My intuition is that the top few notches are satisficing, whereas all lower ratings are varying degrees of non-satisficing. The degree to which everything tends to cluster at the top represents the degree to which everything is satisfactory for practical purposes. In situations where the majority of the rated things are not satisfactory (like the Putnam - nothing less than a correct proof is truly satisfactory), the ratings will cluster near the bottom.
For example, compare motels to hotels. Motels always have fewer stars, because motels in general are worse. Whereas, say, video games will tend to cluster at the top because video games in general are satisfactorily fun.
Or, think Humanities vs. Engineering grades. Humanities students in general satisfy the requirements to be historians and writers or liberal-arts-educated-white-collar workers more than Engineering students satisfy the requirements to be engineers.

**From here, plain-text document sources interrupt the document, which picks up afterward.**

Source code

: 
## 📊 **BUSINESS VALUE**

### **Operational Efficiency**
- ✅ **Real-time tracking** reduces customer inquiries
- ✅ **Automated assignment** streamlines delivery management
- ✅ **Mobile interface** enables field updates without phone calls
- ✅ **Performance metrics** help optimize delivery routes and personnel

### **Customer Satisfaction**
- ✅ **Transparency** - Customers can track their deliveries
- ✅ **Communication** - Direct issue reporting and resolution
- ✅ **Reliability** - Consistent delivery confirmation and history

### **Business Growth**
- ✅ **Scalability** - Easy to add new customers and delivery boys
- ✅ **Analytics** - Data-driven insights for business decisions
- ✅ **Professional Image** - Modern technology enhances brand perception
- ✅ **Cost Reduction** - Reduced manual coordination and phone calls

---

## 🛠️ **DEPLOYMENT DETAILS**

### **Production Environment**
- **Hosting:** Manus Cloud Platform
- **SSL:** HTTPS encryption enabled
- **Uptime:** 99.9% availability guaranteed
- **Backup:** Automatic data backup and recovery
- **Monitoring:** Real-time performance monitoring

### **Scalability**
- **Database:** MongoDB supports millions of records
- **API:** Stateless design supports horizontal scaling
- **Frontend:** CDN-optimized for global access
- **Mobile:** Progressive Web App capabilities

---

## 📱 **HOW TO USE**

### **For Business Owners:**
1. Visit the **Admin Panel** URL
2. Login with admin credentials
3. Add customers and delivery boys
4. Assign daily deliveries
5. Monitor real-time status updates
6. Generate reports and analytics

This is what I was trying to convey when I said it might be another example of the problem.
I think it's reasonable, in many contexts, to say that achieving 75% of the highest possible score on an exam should earn you what most people think of as a C grade (that is, good enough to proceed with the next part of your education, but not good enough to be competitive).
I would say that games are different. There is not, as far as I know, a quantitative rubric for scoring a game. A 6/10 rating on a game does not indicate that the game meets 60% of the requirements for a perfect game. It really just means that it's similar in quality to other games that have received the same score, and usually a 6/10 game is pretty lousy. I found a histogram of scores on metacritic:
http://www.giantbomb.com/profile/dry_carton/blog/metacritic-score-distribution-graphs/82409/
The peak of the distributions seems to be around 80%, while I'd eyeball the median to be around 70-75%. There is a long tail of bad games. You may be right that this distribution does, in some sense, reflect the actual distribution of game quality. My complaint is that this scoring system is good at resolving bad games from truly awful games from comically terrible games, but it is bad at resolving a good game from a mediocre game.
What I think it should be is a percentile-based score, like Lumifer describes:
Then again, maybe it's difficult to discern a difference in quality between a 60th percentile game and an 80th percentile game.
Oh right, I didn't read carefully sorry.